Voters in Curry County have just over two weeks to decide how to cast their vote on ballot Measure 8-76, which asks citizens to change the form of government by which the county operates.
It’s been a contentious issue over the past couple of months, with those for and against the initiative holding forums, engaging the community on social media and even accusing each other of disseminating false information about the question.
The measure was created by an offshoot of County Commissioner Susan Brown’s Financial Independence Committee formed to address the monetary woes of Curry County.
The Citizens Charter Committee banded together and drafted a home rule charter that, if approved by voters May 20, would change the constitution of the county.
Nine other Oregon counties have home rule charters, and thousands of cities across the nation use that form of government to operate.
Counties and municipalities that operate under home rule — currently, Curry County is a “general law” county — enact this form of government so they can have more say in how their government is operated, proponents say.
County charters can have written into them details about how a county or city will be run and, as “living documents,” can be changed to address the changing needs of government.
Under the terms of Measure 8-76, the county Board of Commissioners would go from three, full-time, paid and elected commissioners to five, part-time, volunteer, elected officials.
Those commissioners would receive an annual, $10,000 stipend; the three county commissioners now earn $60,000 a year plus about $28,000 in benefits.
In addition, an administrator or manager would be hired by the board to oversee the day-to-day issues of the county’s 20 departments, thus freeing up the commissioners to spend more time on legislation and other matters at the state and federal levels that affect Curry County.
The cost of that is unknown and would depend on negotiations with applicants and the financial status of the county.

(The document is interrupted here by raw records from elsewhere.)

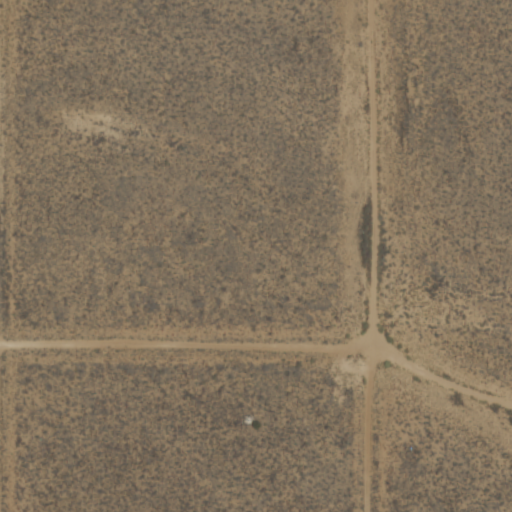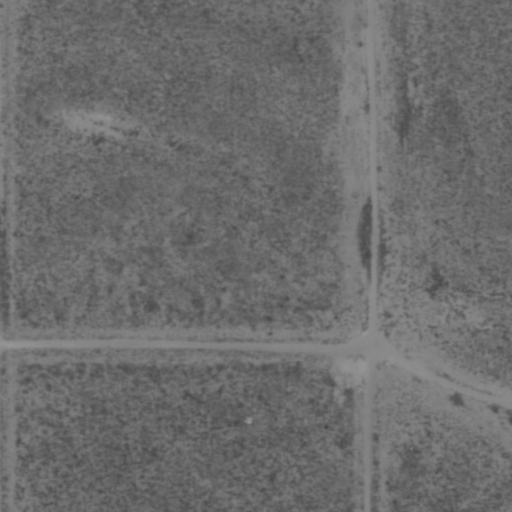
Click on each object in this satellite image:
road: (5, 256)
road: (369, 256)
road: (263, 345)
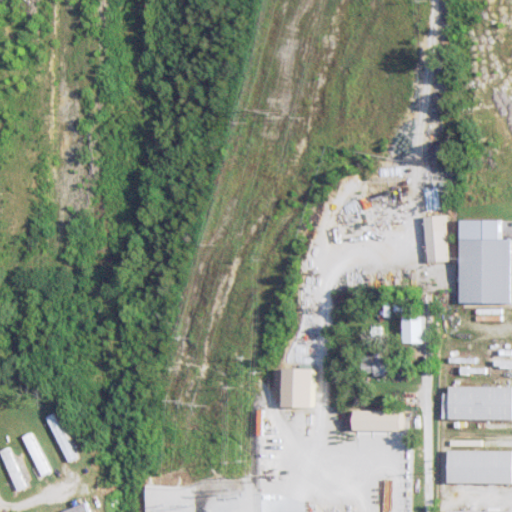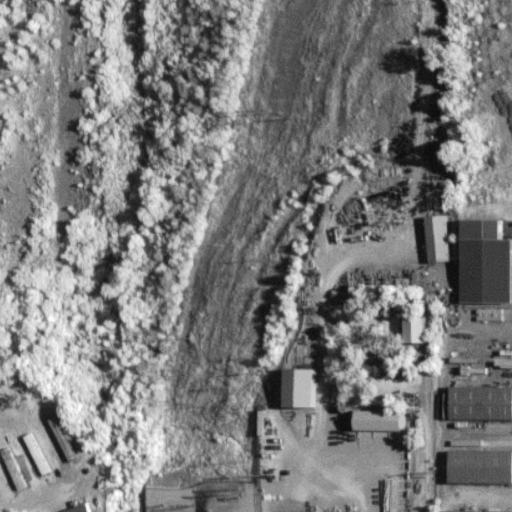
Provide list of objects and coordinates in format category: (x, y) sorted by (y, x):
power tower: (272, 112)
building: (440, 239)
building: (490, 262)
building: (422, 331)
building: (383, 363)
building: (311, 386)
building: (485, 401)
power tower: (198, 404)
building: (387, 419)
building: (269, 421)
building: (72, 437)
building: (46, 454)
building: (485, 465)
building: (22, 468)
power substation: (213, 498)
building: (87, 508)
road: (295, 509)
road: (0, 510)
building: (484, 511)
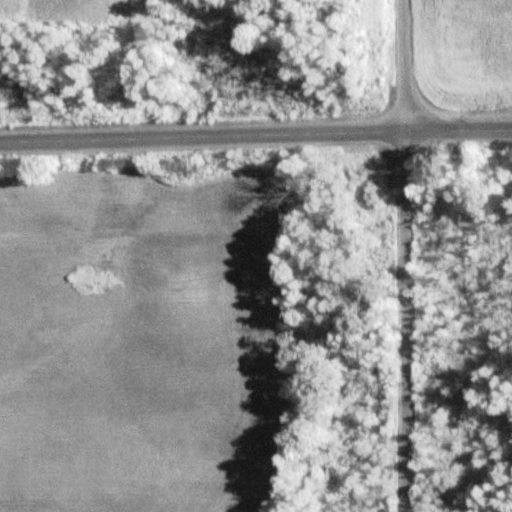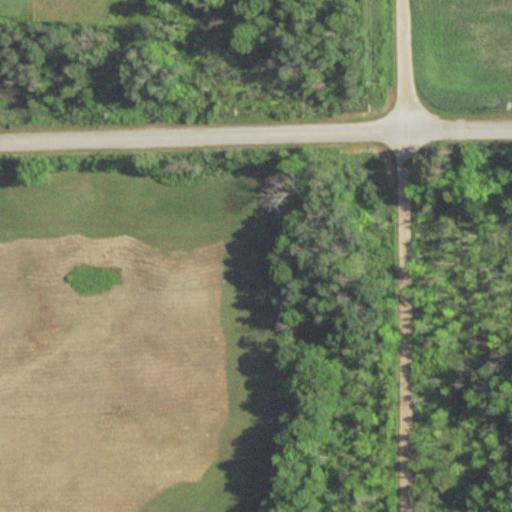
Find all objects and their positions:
road: (255, 142)
road: (402, 255)
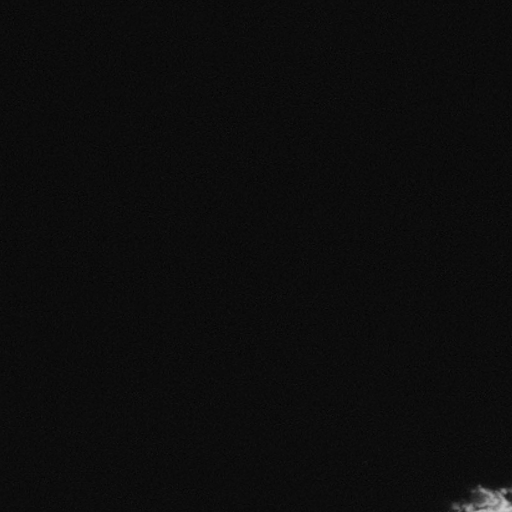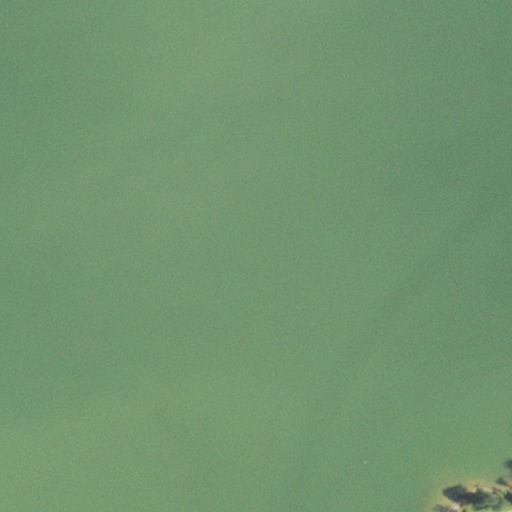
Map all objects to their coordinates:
parking lot: (509, 510)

Proponents believe a qualified manager could be hired for about $120,000 plus benefits, but opponents note that home rule chartered counties elsewhere pay their managers a far higher salary. Those counties, too, have much higher tax bases.

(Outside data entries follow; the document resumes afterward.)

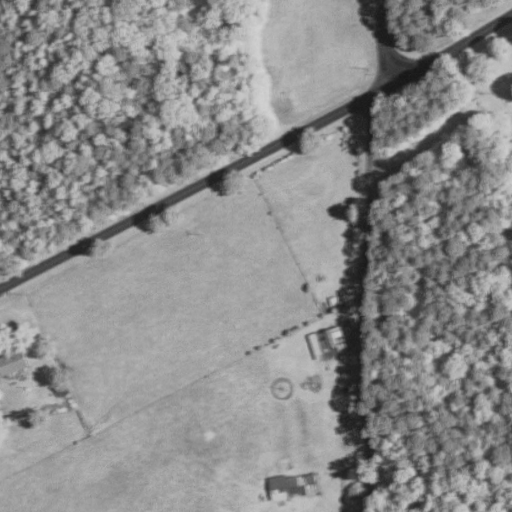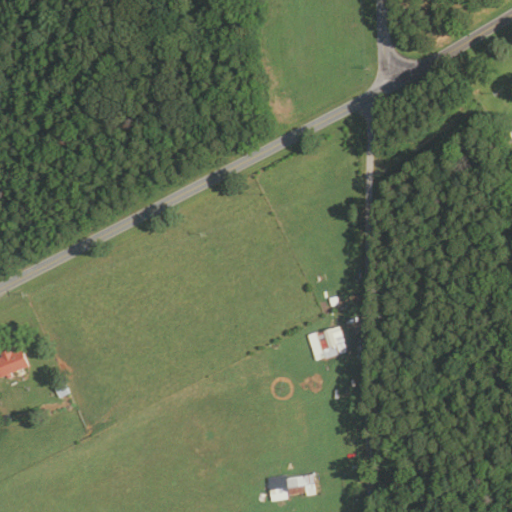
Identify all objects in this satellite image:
road: (383, 43)
road: (258, 154)
road: (368, 304)
building: (335, 341)
building: (13, 361)
building: (62, 388)
building: (302, 484)
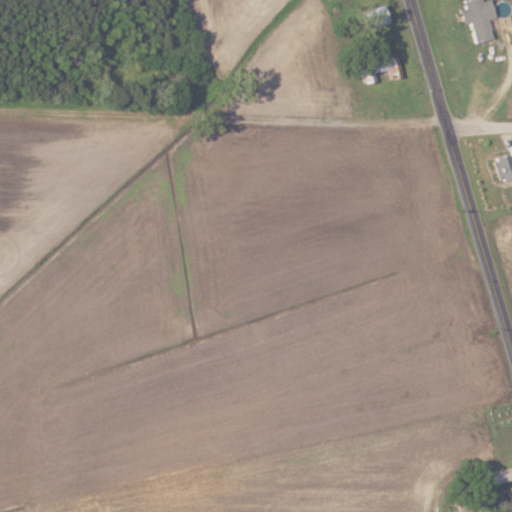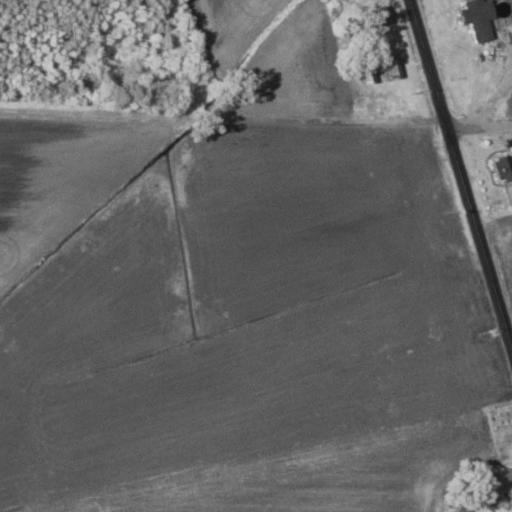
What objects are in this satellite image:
building: (475, 18)
building: (378, 67)
road: (482, 123)
road: (463, 156)
building: (502, 165)
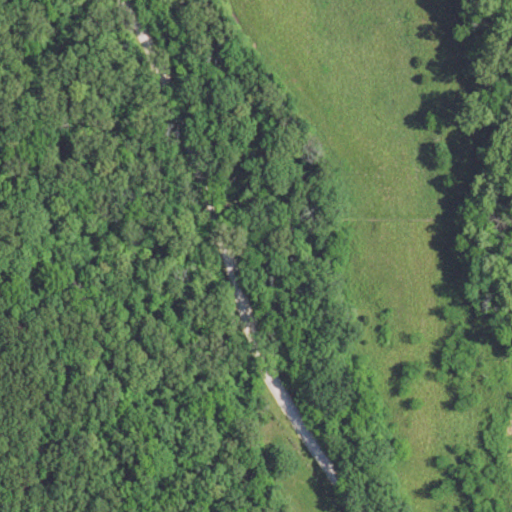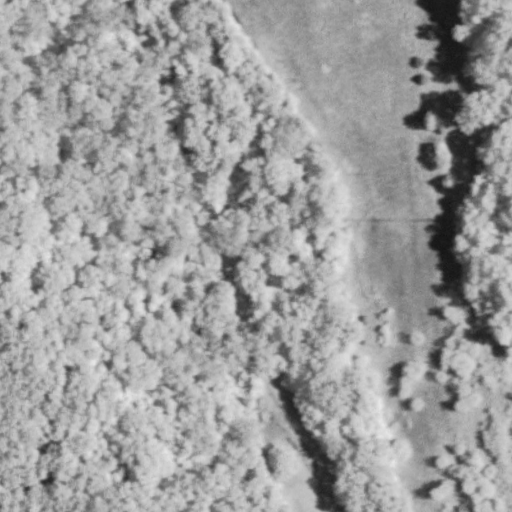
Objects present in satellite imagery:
road: (235, 262)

Another aspect of the proposed charter is that four of the six people — treasurer, assessor, surveyor and clerk — currently elected to those positions would be appointed, or hired, by the administrator with the approval of the board.

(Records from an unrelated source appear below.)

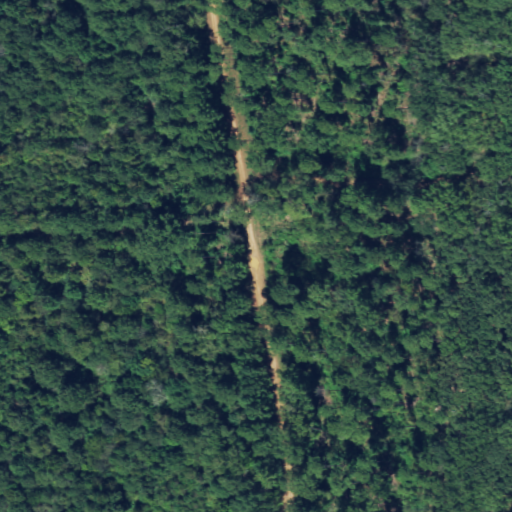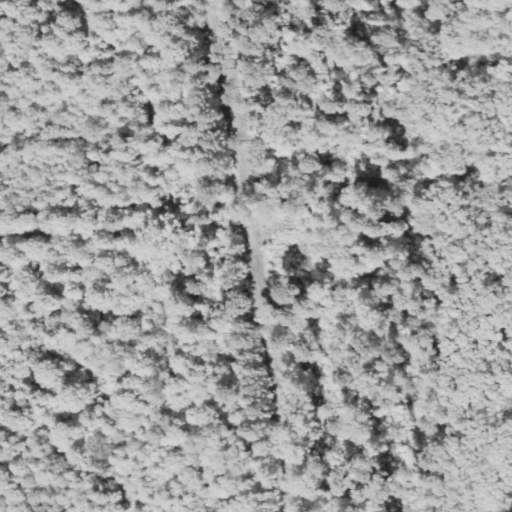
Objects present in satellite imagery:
road: (246, 254)
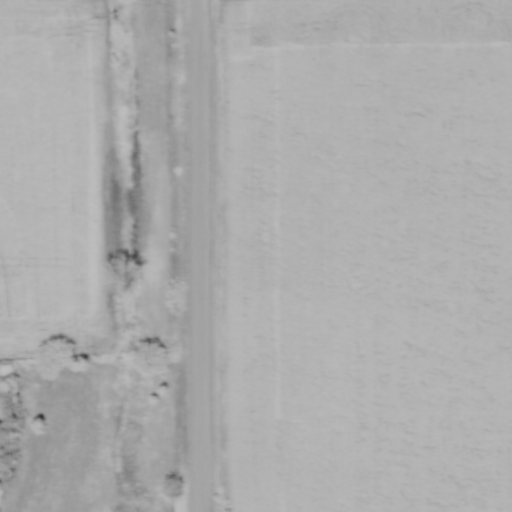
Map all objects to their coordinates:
road: (201, 256)
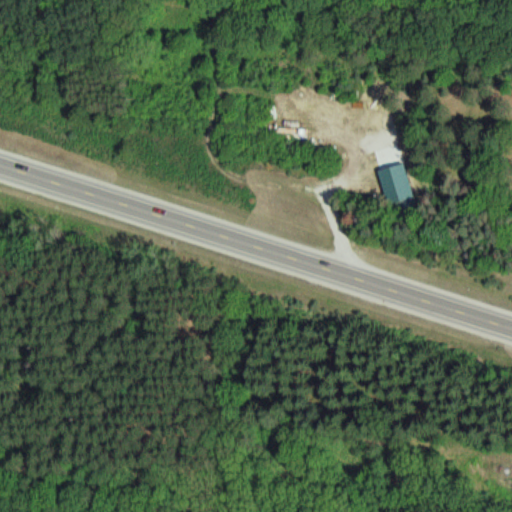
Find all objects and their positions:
road: (255, 244)
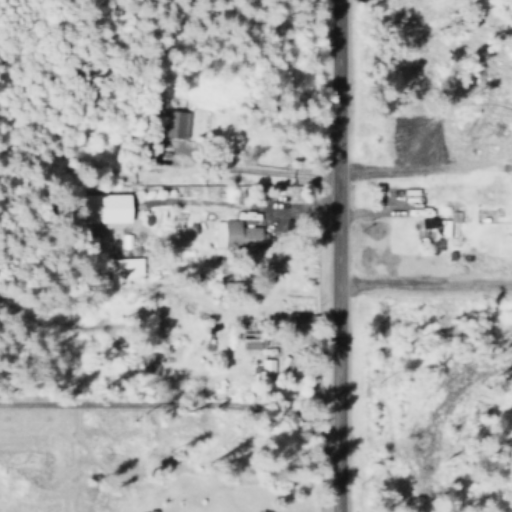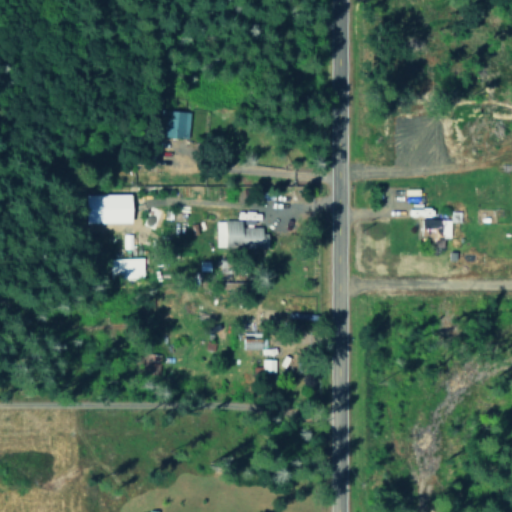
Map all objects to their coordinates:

In the meantime, county commissioners have formed their own board to investigate the feasibility of a home rule charter for Curry County. That group, which has representatives appointed by state and local officials, is about seven months into a two-year study about home rule charters.
Opinions about almost every component of the proposed measure have been discussed around town, with opponents saying the document is everything from “fatally flawed” to unconstitutional — and proponents countering every attack.
The entire city council of Brookings supports the measure; two councilors on the Gold Beach board have expressed their opposition to it while the council as a whole has not taken a stand, and Port Orford opposed the measure by a vote of 4-2.
The Political Action Committee called Protect Your Right to Vote, formed by county commissioners David Brock Smith and David Itzen, also maintain citizens will lose their right to vote by enacting the charter, as it proposes to have currently-elected positions — with the exception of the sheriff and district attorney — appointed.
Those in favor of the charter say it is better to hire someone who has the skillset and experience to do the job — and believe it is highly unlikely the existing elected officials would lose their current jobs as they have gone unopposed in numerous elections.
Another bone of contention is the cost of implementing a home rule charter.
Currently, the three county commissioners make $60,000 a year plus another $18,000 or so in benefits. The five county commissioners proposed to be elected under the charter would receive an annual stipend of $10,000.
And an administrator would make about $120,000 plus benefits — although that figure varies wildly, and is contingent on negotiations with applicants for the job and going rates for such managers in other counties.
Both sides agree the form of government is irrelevant to the financial problems facing the county.
Emotions have run high in recent weeks as voter frustration escalates and blurs the vision of the charter group.
Voters will start receiving ballots as early as today (May 3). They are due back to the county by 8 p.m. May 20.